Take a look at the initial query in this recipe, remove the Filter()
function, run the query, and notice how quickly the results come, although the multidimensional set again counts millions of tuples. The trick is that the NON EMPTY
operator uses the set on the opposite axis, the columns, to reduce the set on rows. Therefore, it can be said that NON EMPTY
is highly dependent on members on axes and their values in columns and rows.
Contrary to the NON EMPTY
operator found only on axes, the NonEmpty()
function can be used anywhere in the query.
The NonEmpty()
function removes all the members from its first set, where the value of one or more measures in the second set is empty. If no measure is specified, the function is evaluated in the context of the current member.
In other words, the NonEmpty()
function is highly dependent on members in the second set, the slicer, or the current coordinate, in general.

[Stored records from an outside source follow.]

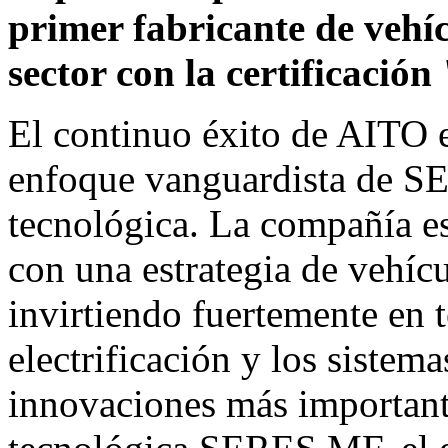
primer fabricante de vehícu
sector con la certificació
El continuo éxito de AITO e
enfoque vanguardista de S
tecnológica. La compañía 
con una estrategia de vehíc
invirtiendo fuertemente en 
electrificación y los sistema
innovaciones más important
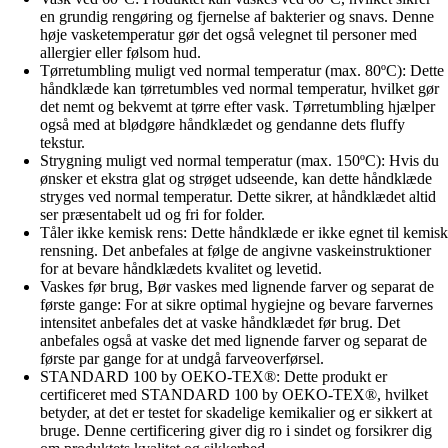
en grundig rengøring og fjernelse af bakterier og snavs. Denne
høje vasketemperatur gør det også velegnet til personer med
allergier eller følsom hud.
Tørretumbling muligt ved normal temperatur (max. 80ºC): Dette
håndklæde kan tørretumbles ved normal temperatur, hvilket gør
det nemt og bekvemt at tørre efter vask. Tørretumbling hjælper
også med at blødgøre håndklædet og gendanne dets fluffy
tekstur.
Strygning muligt ved normal temperatur (max. 150ºC): Hvis du
ønsker et ekstra glat og strøget udseende, kan dette håndklæde
stryges ved normal temperatur. Dette sikrer, at håndklædet altid
ser præsentabelt ud og fri for folder.
Tåler ikke kemisk rens: Dette håndklæde er ikke egnet til kemisk
rensning. Det anbefales at følge de angivne vaskeinstruktioner
for at bevare håndklædets kvalitet og levetid.
Vaskes før brug, Bør vaskes med lignende farver og separat de
første gange: For at sikre optimal hygiejne og bevare farvernes
intensitet anbefales det at vaske håndklædet før brug. Det
anbefales også at vaske det med lignende farver og separat de
første par gange for at undgå farveoverførsel.
STANDARD 100 by OEKO-TEX®: Dette produkt er
certificeret med STANDARD 100 by OEKO-TEX®, hvilket
betyder, at det er testet for skadelige kemikalier og er sikkert at
bruge. Denne certificering giver dig ro i sindet og forsikrer dig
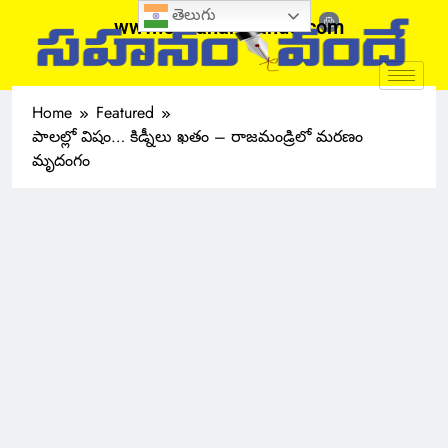
తెలుగు
www.sahanamvande.com
Home
Featured
పాలల్లో విషం… కిడ్నీలు ఖతం – రాజమండ్రిలో మరణం
మృదంగం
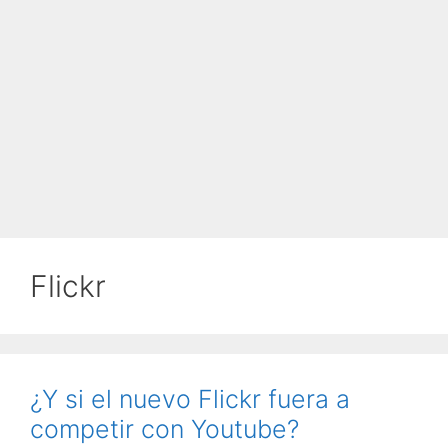
Flickr
¿Y si el nuevo Flickr fuera a
competir con Youtube?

Common mistakes and useful tips
If a second set in the NonEmpty()
function is not provided, the expression is evaluated in the context of the current measure in the moment of evaluation, and current members of attribute hierarchies, also in the time of evaluation. In other words, if you're defining a calculated measure and you forget to include a measure in the second set, the expression is evaluated for that same measure which leads to null, a default initial value of every measure. If you're simply evaluating the set on the axis, it will be evaluated in the context of the current measure, the default measure in the cube or the one provided in the slicer. Again, this is perhaps not something you expected. In order to prevent these problems, always include a measure in the second set.
NonEmpty()
reduces sets, just like a few other functions, namely Filter()
and Existing()
do. But what's special about NonEmpty()
is that it reduces sets extremely efficiently and quickly. Because of that, there are some rules about where to position NonEmpty()
in calculations made by the composition of MDX functions (one function wrapping the other). If we're trying to detect multi-select, that is, multiple members in the slicer, NonEmpty()
should go inside with the EXISTING
function/keyword outside. The reason is that although they both shrink sets efficiently, NonEmpty()
works great if the set is intact. EXISTING
is not affected by the order of members or compactness of the set. Therefore, NonEmpty()
should be applied earlier.
You may get System.OutOfMemory errors if you use the CrossJoin()
operation on many large hierarchies because the cross join generates a Cartesian product of those hierarchies. In that case, consider using NonEmpty()
to reduce the space to a smaller subcube. Also, don't forget to group the hierarchies by their dimension inside the cross join.